Original Article: Click to view article from FGCU 360 News of the University
February 08, 2020, By Drew Sterwald
Florida Gulf Coast University moved closer to turning its plans for the Center for Entrepreneurship & Innovation into reality thanks to a $1 million pledge from FineMark National Bank & Trust — the largest single gift the Fort Myers-based company has ever made.
The three-story, 27,000-square-foot building on FGCU’s main campus will house the fast-growing School of Entrepreneurship as well as the Small Business Development Center and FGCU’s Regional Economic Research Institute, all of which engage in community partnerships that benefit economic development. The building is projected to cost about $9 million.
“FineMark’s generous gift puts us within sight of our goal to build a home for the School of Entrepreneurship and other programs that contribute to the economic vitality of Southwest Florida,” said Kitty Green, vice president for University Advancement and executive director of the FGCU Foundation. “This investment in FGCU exemplifies FineMark’s continuing commitment to community leadership and higher education, as well as the countless individuals who benefit from it.”
In recognition of the gift, a business development space planned for the building’s ground floor will be dedicated as the FineMark National Bank & Trust Incubator.
FineMark and its representatives have long been valued community partners of FGCU, volunteering expertise and mentorship to assist faculty, students and alumni, supporting academic and athletics programs, and serving on university governing and advisory boards.
It’s all part of FineMark’s commitment to community engagement, according to President and CEO Joseph Catti. He has been actively involved with FGCU for more than 20 years, serving on the Board of Trustees, Foundation Board of Directors and in other leadership and volunteer roles.
“Our approach starts with our vision statement: ‘to make a positive impact on the individuals, families and communities we serve while being good stewards of FineMark’s resources,’ ” Catti said. “It is who we are as a company and as individuals. We choose to give our time and resources because it is the right thing to do. We’re really proud to be in a position to make this gift.”
Placing its support behind building the Center for Entrepreneurship & Innovation is especially appropriate, he noted, because FineMark began as an entrepreneurial venture.
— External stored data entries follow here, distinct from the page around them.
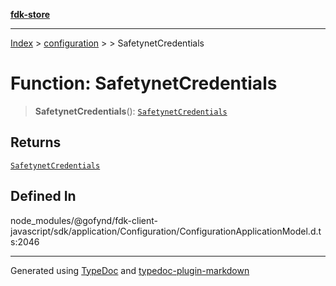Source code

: [**fdk-store**](../../../README.md)
***

[Index](../../../API.md) > [configuration](../../README.md) > [<internal>](../README.md) > SafetynetCredentials

# Function: SafetynetCredentials

> **SafetynetCredentials**(): [`SafetynetCredentials`](../type-aliases/type-alias.SafetynetCredentials.md)

## Returns

[`SafetynetCredentials`](../type-aliases/type-alias.SafetynetCredentials.md)

## Defined In

node\_modules/@gofynd/fdk-client-javascript/sdk/application/Configuration/ConfigurationApplicationModel.d.ts:2046

***
Generated using [TypeDoc](https://typedoc.org/) and [typedoc-plugin-markdown](https://www.npmjs.com/package/typedoc-plugin-markdown)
Founded in 2007 in Fort Myers, it now operates offices in Bonita Springs, Estero, Naples and Palm Beach as well as Scottsdale, Arizona, and Charleston, South Carolina.
Entrepreneurship is part of the corporate culture. Catti recalled a conversation with Dr. Mike Martin in which the FGCU president used the term “intrepreneur” to refer to entrepreneurs who work to innovate within larger companies.
“We encourage our people to come up with new ideas,” he said. “That is the entrepreneurial nature of what we do.”
That strategic focus aligns well with FGCU’s, according to Dr. Sandra Kauanui, director of the School of Entrepreneurship, which has earned the university national recognition from The Princeton Review as the top Florida school for undergraduate entrepreneurship studies.
“The school is focused on student success and being a catalyst to grow the entrepreneurial economy in Southwest Florida through creating an entrepreneurial mindset throughout the university,” Kauanui said. “FineMark Bank is an entrepreneurial endeavor, so it means a great deal to me to receive its support.”
Kauanui added that Adria Starkey, FineMark’s executive vice president and Collier County president, has been a friend and mentor to her and to the entrepreneurship program as well as a longtime champion of the Lutgert College of Business. Now serving as chairwoman of the School of Entrepreneurship Advisory Board, Starkey has for years been a guest speaker, mentor and inspiration for FGCU students.
“I’ve lived in Collier County more than 30 years, and having a university in our presence is a tremendous benefit to the economy and the community,” Starkey said. “I find the students at FGCU inspiring and love working with them any way I can. The School of Entrepreneurship has already achieved so much more than anyone anticipated in just two years. The sky’s the limit.”
Since FGCU launched its bachelor’s degree in interdisciplinary entrepreneurship in 2017, program enrollment has grown 30 percent to more than 500 and it’s now the fifth-largest major. The school also administers the Runway Program business incubator and the Veterans Florida Entrepreneurship Program, which have been operating north of campus at FGCU’s Emergent Technologies Institute.
The Center for Entrepreneurship & Innovation will bring those programs to campus. Less than a million dollars is left to secure a $4 million matching gift challenge and begin construction later this year on a site adjacent to the new Student & Community Counseling Center and the Little Eagles Learning Center. In addition to the FineMark National Bank & Trust Incubator, the facility will house classrooms, labs and associated offices.